━━━━━ BRANO ESTRATTO

Eppure, secondo i dati IRU, in Italia le donne alla guida di mezzi pesanti sono di più che in altri Paesi europei. Dal suo punto di vista, qual è la reale situazione del nostro Paese?

L’Italia non è né l’eccellenza né la Cenerentola della situazione. Se penso al Trasporto Pubblico Locale, ci sono Paesi del Nord Europa che da sempre investono in figure operative femminili, per via di una storia sindacale e legislativa differente dalla nostra. Penso per esempio al congedo di paternità che consente una migliore distribuzione dei ruoli famigliari. L’ingresso delle donne nel settore va quindi di pari passo con una legislazione che aiuti sotto il profilo sociale e dia supporto. L’elemento fondamentale per capire lo stato dell’arte, quindi, non è il numero di donne che entrano nel settore, ma il numero di donne che vi rimangono.

La violenza sulle donne che lavorano nel settore è un tema di cui si parla poco. Perché?

Il tema è in realtà primario anche rispetto alla disparità di genere perché se ci sono episodi di violenza nel settore, purtroppo numerosi, è l’occupazione femminile a risentirne. Quando si parla di violenza si tende a pensare solo a quella sessuale, in realtà ci sono sfaccettature, spesso invisibili, fortemente legate al modo in cui si lavora o ai termini che si utilizzano.

Esistono numeri in grado di restituire le dimensioni del fenomeno?

━━━━━━━━━━

» IL TUO OBIETTIVO
Riporta senza modifiche il tratto del brano sulle donne nel settore dei trasporti che va da "L’Italia non è" fino a "che vi rimangono.", entrambi compresi.

━━━━━ DATI DISPONIBILI

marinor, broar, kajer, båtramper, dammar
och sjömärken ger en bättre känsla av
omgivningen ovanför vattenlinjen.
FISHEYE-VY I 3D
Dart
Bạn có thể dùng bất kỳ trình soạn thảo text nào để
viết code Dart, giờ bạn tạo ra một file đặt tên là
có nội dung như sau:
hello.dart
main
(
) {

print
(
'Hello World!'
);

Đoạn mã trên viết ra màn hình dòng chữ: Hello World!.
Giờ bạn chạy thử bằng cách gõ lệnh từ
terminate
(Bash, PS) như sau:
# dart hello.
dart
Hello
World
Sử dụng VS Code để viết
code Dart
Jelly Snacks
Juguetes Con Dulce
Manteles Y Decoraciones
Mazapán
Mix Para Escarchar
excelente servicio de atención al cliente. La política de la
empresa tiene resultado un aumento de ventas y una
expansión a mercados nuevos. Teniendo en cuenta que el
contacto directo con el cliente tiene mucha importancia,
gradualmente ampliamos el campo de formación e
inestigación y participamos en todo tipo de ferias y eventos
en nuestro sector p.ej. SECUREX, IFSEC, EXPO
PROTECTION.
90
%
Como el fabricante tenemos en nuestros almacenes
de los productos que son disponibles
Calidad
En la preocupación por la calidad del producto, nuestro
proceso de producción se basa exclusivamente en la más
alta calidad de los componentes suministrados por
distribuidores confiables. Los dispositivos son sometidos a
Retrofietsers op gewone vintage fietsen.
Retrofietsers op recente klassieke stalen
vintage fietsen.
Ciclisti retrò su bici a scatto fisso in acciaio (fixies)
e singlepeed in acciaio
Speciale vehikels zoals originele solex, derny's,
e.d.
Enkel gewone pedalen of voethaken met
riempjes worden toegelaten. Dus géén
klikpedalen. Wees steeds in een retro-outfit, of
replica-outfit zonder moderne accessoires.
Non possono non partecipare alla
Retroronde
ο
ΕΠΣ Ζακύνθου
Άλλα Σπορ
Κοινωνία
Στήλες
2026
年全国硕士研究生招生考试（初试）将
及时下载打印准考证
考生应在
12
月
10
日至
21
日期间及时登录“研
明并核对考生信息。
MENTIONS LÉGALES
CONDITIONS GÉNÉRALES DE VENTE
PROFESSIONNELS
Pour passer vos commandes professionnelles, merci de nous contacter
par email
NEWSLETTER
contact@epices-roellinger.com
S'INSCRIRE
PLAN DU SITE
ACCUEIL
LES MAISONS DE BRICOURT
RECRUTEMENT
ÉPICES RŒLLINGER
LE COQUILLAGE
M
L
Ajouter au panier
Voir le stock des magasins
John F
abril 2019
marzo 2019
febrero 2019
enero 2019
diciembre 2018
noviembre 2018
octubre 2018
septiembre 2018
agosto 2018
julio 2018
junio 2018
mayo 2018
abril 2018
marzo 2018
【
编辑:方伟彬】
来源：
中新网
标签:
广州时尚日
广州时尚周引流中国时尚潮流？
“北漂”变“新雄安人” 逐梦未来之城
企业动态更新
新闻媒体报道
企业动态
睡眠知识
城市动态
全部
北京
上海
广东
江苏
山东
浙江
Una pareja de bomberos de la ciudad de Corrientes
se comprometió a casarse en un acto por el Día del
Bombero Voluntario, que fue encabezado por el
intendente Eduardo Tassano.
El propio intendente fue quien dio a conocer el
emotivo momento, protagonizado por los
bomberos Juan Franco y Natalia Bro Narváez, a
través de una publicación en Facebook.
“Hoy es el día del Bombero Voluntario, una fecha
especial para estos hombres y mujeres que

━━━━━━━━━━

» ESERCIZIO SVOLTO
L’Italia non è né l’eccellenza né la Cenerentola della situazione. Se penso al Trasporto Pubblico Locale, ci sono Paesi del Nord Europa che da sempre investono in figure operative femminili, per via di una storia sindacale e legislativa differente dalla nostra. Penso per esempio al congedo di paternità che consente una migliore distribuzione dei ruoli famigliari. L’ingresso delle donne nel settore va quindi di pari passo con una legislazione che aiuti sotto il profilo sociale e dia supporto. L’elemento fondamentale per capire lo stato dell’arte, quindi, non è il numero di donne che entrano nel settore, ma il numero di donne che vi rimangono.